Chase passed away in Los Angeles in June 2026. He was 35 years old and had been sick with meningitis, a blood infection, and sepsis. Most estimates put her net worth at between $3 million and $5 million at the time of her death. This amount was mostly based on a few roles she played before she was a teenager.
It’s important to think about what she did in those early years. In 2002, she did the voices of Lilo Pelekai in Disney’s Lilo & Stitch, the main character in the English dub of Hayao Miyazaki’s Spirited Away, and Samara Morgan in The Ring. Her role as the long-haired ghost girl crawling out of the TV set stuck in the minds of a whole generation. As Lilo, she won an Annie Award, and as Samara, the bad guy, she won an MTV Movie Award. That’s a huge range for any performer, let alone a kid who was only eleven.
John Ryan, who used to be her manager, said after she died that the real financial picture was much bigger than those estimates show. Ryan says that Chase’s first deal with Lilo & Stitch was set up differently than a normal one-time payment for voice acting. He told her that her contract gave her the right to residuals, merchandise sales, theme park use, and other money related to her voice as Lilo, a character whose use in advertising has only grown over time. SAG-AFTRA notices with unclaimed check numbers were said to have been coming to his office for years. His number, he told The California Post, was in the millions.

The difference between those two realities is what makes the situation hard to deal with. On one side is a well-liked Disney series, a horror icon that is still talked about in pop culture, and a career that included work in animation, high-end anime dubbing, cult films, and an HBO drama. In late 2025, there were reports that Chase was living in a trailer on Los Angeles’s Skid Row. Ryan and Chase’s step-sister hired a private investigator to find her, and she was hospitalized for being malnourished just before she died.
Ryan said Chase couldn’t get the money herself because she was “too far gone” with her addiction. There may be more to that story than anyone outside the family can fully understand. Addiction doesn’t always show itself clearly, and the people closest to the addict often don’t have a full picture of what’s going on. Still, it’s hard to get rid of the image of unclaimed checks sitting in a system while the person who should have had them had, for the most part, lost touch with the normal workings of adult life.
Later in her career, she had a long-running part on HBO’s Big Love from 2006 to 2011 as Rhonda Volmer, a manipulative, troubled teen who grew up in a polygamist family. It was a real adult role, more difficult than anything her early Disney work made her seem like she’d be cast in. Her credits slowed down after that. She was in some smaller movies and independent productions, but she never quite got back to the level of fame she had as a child.
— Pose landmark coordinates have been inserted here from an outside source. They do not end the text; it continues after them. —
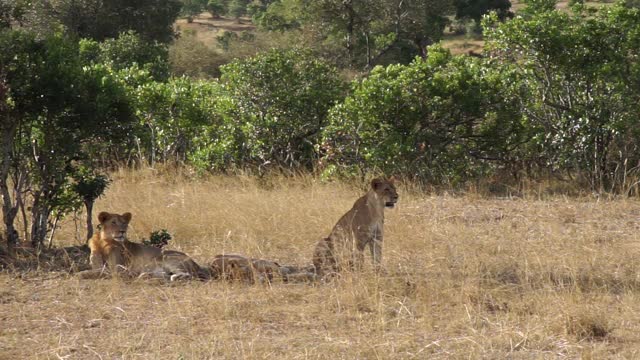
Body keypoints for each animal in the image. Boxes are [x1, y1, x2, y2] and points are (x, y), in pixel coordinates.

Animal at [77, 211, 208, 282]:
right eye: (113, 222)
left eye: (124, 223)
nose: (123, 231)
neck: (103, 242)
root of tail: (195, 262)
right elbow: (96, 269)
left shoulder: (119, 269)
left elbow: (99, 272)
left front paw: (80, 274)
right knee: (164, 275)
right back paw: (145, 275)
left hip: (167, 258)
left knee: (187, 275)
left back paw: (174, 277)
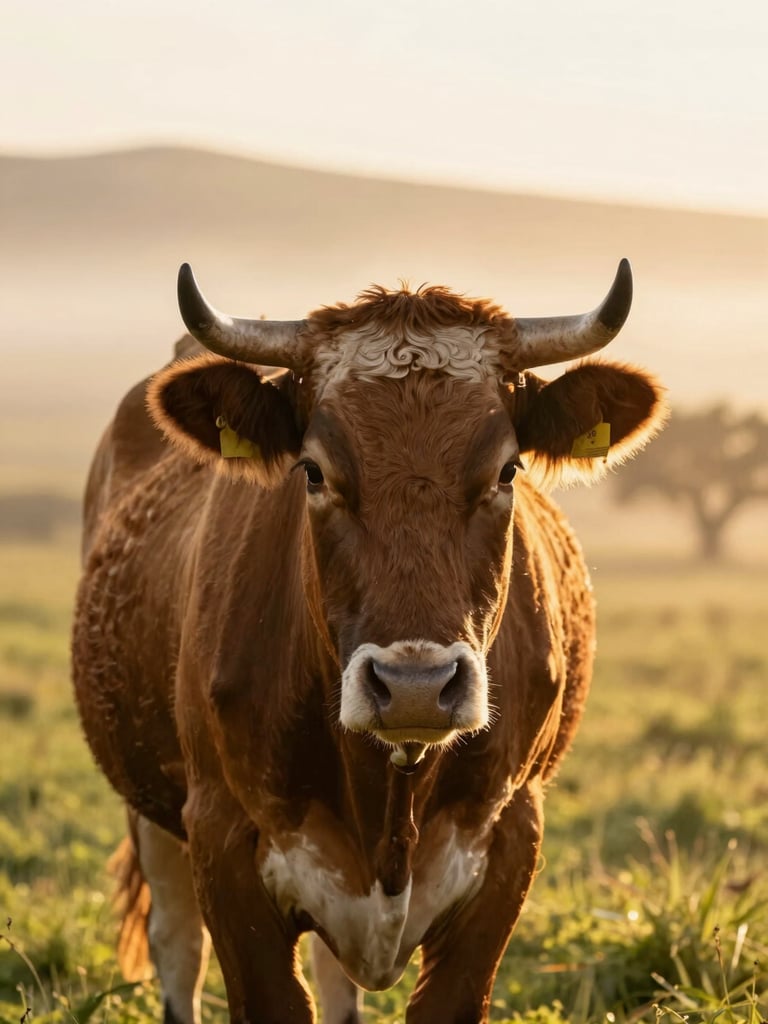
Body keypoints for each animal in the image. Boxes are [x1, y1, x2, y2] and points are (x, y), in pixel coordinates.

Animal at [72, 259, 666, 1024]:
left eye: (507, 470)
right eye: (314, 470)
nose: (415, 687)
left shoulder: (510, 840)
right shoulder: (222, 841)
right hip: (151, 809)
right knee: (177, 944)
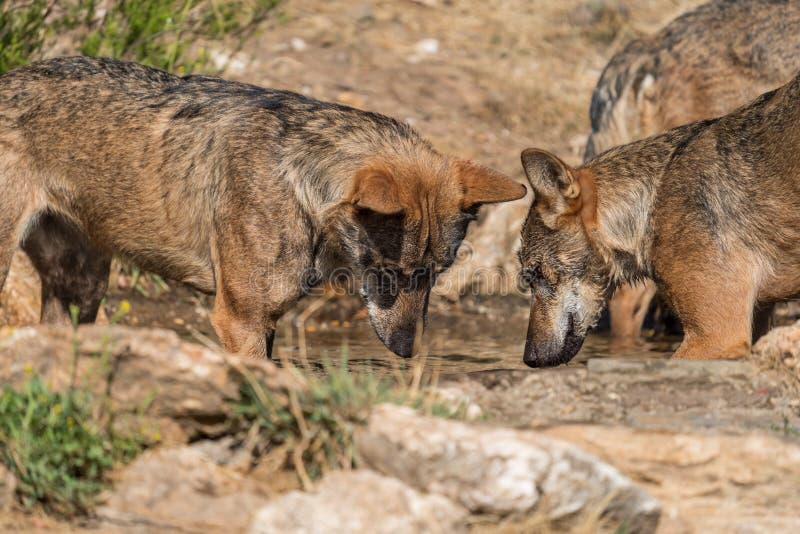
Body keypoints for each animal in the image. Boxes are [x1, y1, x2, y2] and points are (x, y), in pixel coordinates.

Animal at [0, 56, 525, 359]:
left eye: (435, 274)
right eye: (390, 274)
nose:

It is really not clear what will happen to her estate now. Ryan said that a performer’s next of kin can usually go after residual earnings after they die. This means that her father or other family members may be able to get those funds. He also said he was worried about a GoFundMe that was supposedly set up by a man saying he was her boyfriend, but Ryan and her family didn’t know that person. He also mentioned that there was a SAG-related trust account that could pay for her funeral costs.
No matter how you figure out Daveigh Chase’s net worth, it seems like a minor issue by the end. People remember the contrast between her voice, which made kids love a lonely Hawaiian girl, and her face, which made adults afraid of TV static. She also died at age 35 in a city that can swallow people whole.